Professional ratings
Review scores
| Source | Rating |

==Commercial performance==
Total sales were around 2 million, though 1.2 million of these were sold in the United States. The album both debuted and peaked at position number 7 on the U.S. Billboard 200 album sales chart in December 1997, and was certified Platinum by the Recording Industry Association of America on December 15, 1997, for shipment of one million copies in the U.S.

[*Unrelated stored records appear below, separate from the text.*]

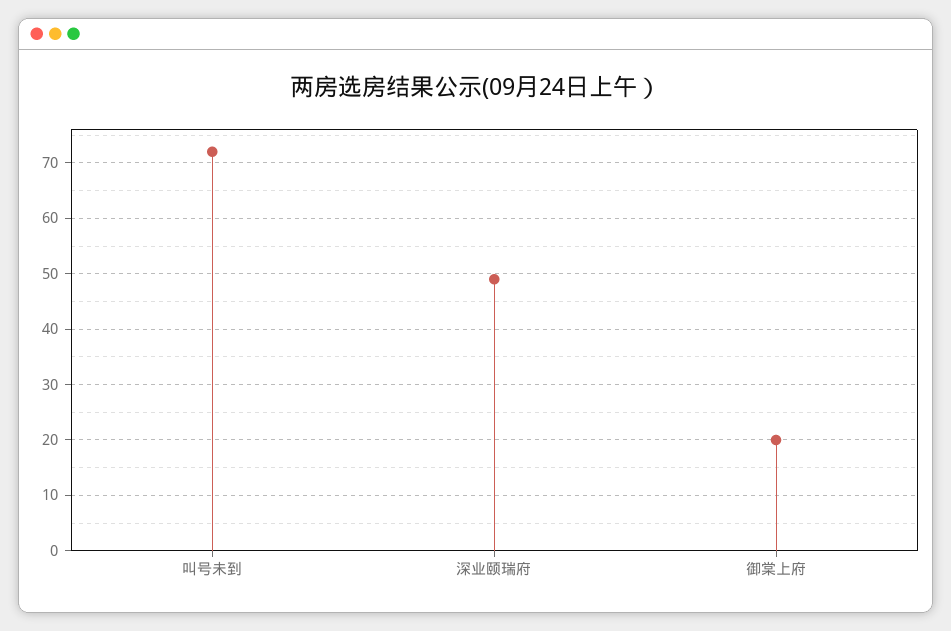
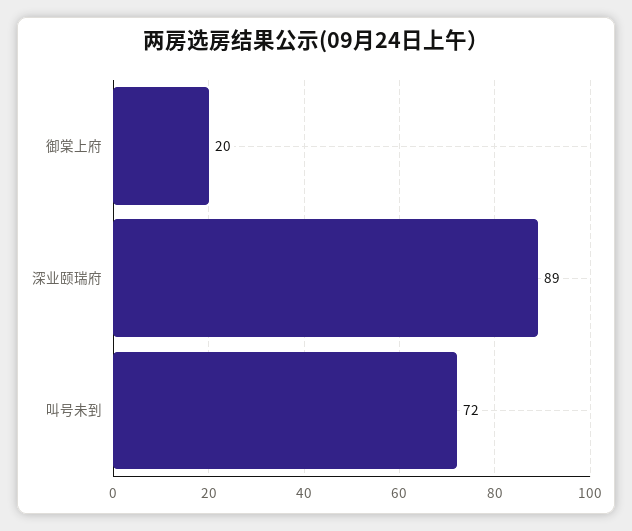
  {
    "叫号未到": 72,
-   "深业颐瑞府": 50,
+   "深业颐瑞府": 89,
    "御棠上府": 20
  }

The album also had a quick run on the Swedish albums chart and peaked at number 14.

==Track listing==
1. "Merry Christmas Baby" (Lou Baxter, Johnny Moore) – 3:12
2. "What Christmas Means to Me" (Anna Gordy Gaye, George Gordy, Allen Story) – 3:43
3. "Little Saint Nick" (Mike Love, Brian Wilson) – 3:33
4. "At Christmas" (Isaac Hanson, Taylor Hanson, Zachary Hanson) – 5:17
5. "Christmas (Baby Please Come Home)" (Jeff Barry, Ellie Greenwich, Phil Spector) – 3:20
6. "Rockin' Around the Christmas Tree" (Johnny Marks) – 2:38
7. "Christmas Time" (Isaac Hanson, Taylor Hanson, Zachary Hanson, Mark Hudson) – 3:59
8. "Everybody Knows the Claus" (Isaac Hanson, Taylor Hanson, Zachary Hanson) – 4:47
9. "Run Rudolph Run" (Marvin Brodie, Johnny Marks) – 3:11
10. "Silent Night Medley: O Holy Night/Silent Night/O Come All Ye Faithful" – 5:26
11. "White Christmas" (Irving Berlin) – 1:49

==Personnel==
- Danny Clinch – photography
- Matthew Cordle – piano
- Laurence Cottle – bass
- Margery Greenspan – art direction
- Hanson – arranger, producer, executive producer
- Isaac Hanson – guitar, vocals
- Taylor Hanson – piano, organ, keyboards, Wurlitzer, vocals
- Zac Hanson – drums, percussion, vocals
- Mark Hudson – arranger, guitar (rhythm), producer
- Ted Jensen – mastering
- Ian Kirkham – saxophone
- Nadia Lanman – cello
- Tom Lord-Alge – mixing
- Richard Patrick – design
- Iain Roberton – engineer
- Chris Taylor – bass
- Andy Wright – keyboards, programming
- Paul Wright – engineer

==Charts==

===Weekly charts===

| Chart (1997) | Peak position |
|---|---|
| Australian Albums (ARIA) | 3 |
| Austrian Albums (Ö3 Austria) | 31 |
| Belgian Albums (Ultratop Flanders) | 20 |
| Belgian Albums (Ultratop Wallonia) | 47 |
| Canadian Albums (Billboard) | 14 |
| Dutch Albums (Album Top 100) | 32 |
| European Albums Chart | 38 |
| Finnish Albums (Suomen virallinen lista) | 7 |
| German Albums (Offizielle Top 100) | 65 |
| Japanese Albums (Oricon) | 24 |
| New Zealand Albums (RMNZ) | 12 |
| Swedish Albums (Sverigetopplistan) | 14 |
| Swiss Albums (Schweizer Hitparade) | 20 |
| UK Albums (Official Charts) | 87 |
| US Billboard 200 | 7 |
| US Top Holiday Albums (Billboard) | 1 |

===Year-end charts===

| Chart (1997) | Position |
|---|---|
| Australian Albums (ARIA) | 25 |
| Belgian Albums (Ultratop Flanders) | 88 |

==Certifications==

| Region | Certification | Certified units/sales |
| Australia (ARIA) | 2× Platinum | 140,000^{^} |
| Canada (Music Canada) | Platinum | 100,000^{^} |
| United States (RIAA) | Platinum | 1,000,000^{^} |
^{^} Shipments figures based on certification alone.